PROMPT =
Your output must hold every entry exactly as written and none of the pictures.

━━━ DATA

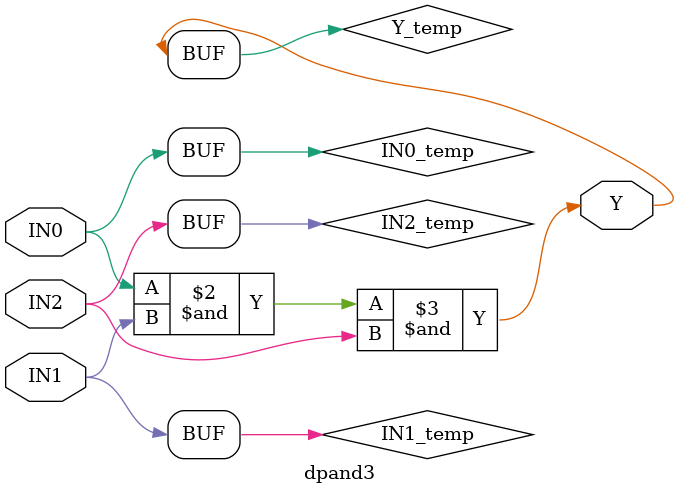
<source format=v>
module dpand3(IN0,IN1,IN2,Y);
  parameter BIT = 0;
  parameter COLINST = "0";
  parameter GROUP = "dpath1";
  parameter
        d_IN0_r = 0,
        d_IN0_f = 0,
        d_IN1_r = 0,
        d_IN1_f = 0,
        d_IN2_r = 0,
        d_IN2_f = 0,
        d_Y_r = 1,
        d_Y_f = 1;
  input  IN0;
  input  IN1;
  input  IN2;
  output  Y;
  wire  IN0_temp;
  wire  IN1_temp;
  wire  IN2_temp;
  reg  Y_temp;
  assign #(d_IN0_r,d_IN0_f) IN0_temp = IN0;
  assign #(d_IN1_r,d_IN1_f) IN1_temp = IN1;
  assign #(d_IN2_r,d_IN2_f) IN2_temp = IN2;
  assign #(d_Y_r,d_Y_f) Y = Y_temp;
  always
    @(IN0_temp or IN1_temp or IN2_temp)
      Y_temp = ((IN0_temp & IN1_temp) & IN2_temp);
endmodule

</source>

━━━━━━

TASK RESULT =
<source format=v>
module dpand3(IN0,IN1,IN2,Y);
  parameter BIT = 0;
  parameter COLINST = "0";
  parameter GROUP = "dpath1";
  parameter
        d_IN0_r = 0,
        d_IN0_f = 0,
        d_IN1_r = 0,
        d_IN1_f = 0,
        d_IN2_r = 0,
        d_IN2_f = 0,
        d_Y_r = 1,
        d_Y_f = 1;
  input  IN0;
  input  IN1;
  input  IN2;
  output  Y;
  wire  IN0_temp;
  wire  IN1_temp;
  wire  IN2_temp;
  reg  Y_temp;
  assign #(d_IN0_r,d_IN0_f) IN0_temp = IN0;
  assign #(d_IN1_r,d_IN1_f) IN1_temp = IN1;
  assign #(d_IN2_r,d_IN2_f) IN2_temp = IN2;
  assign #(d_Y_r,d_Y_f) Y = Y_temp;
  always
    @(IN0_temp or IN1_temp or IN2_temp)
      Y_temp = ((IN0_temp & IN1_temp) & IN2_temp);
endmodule

</source>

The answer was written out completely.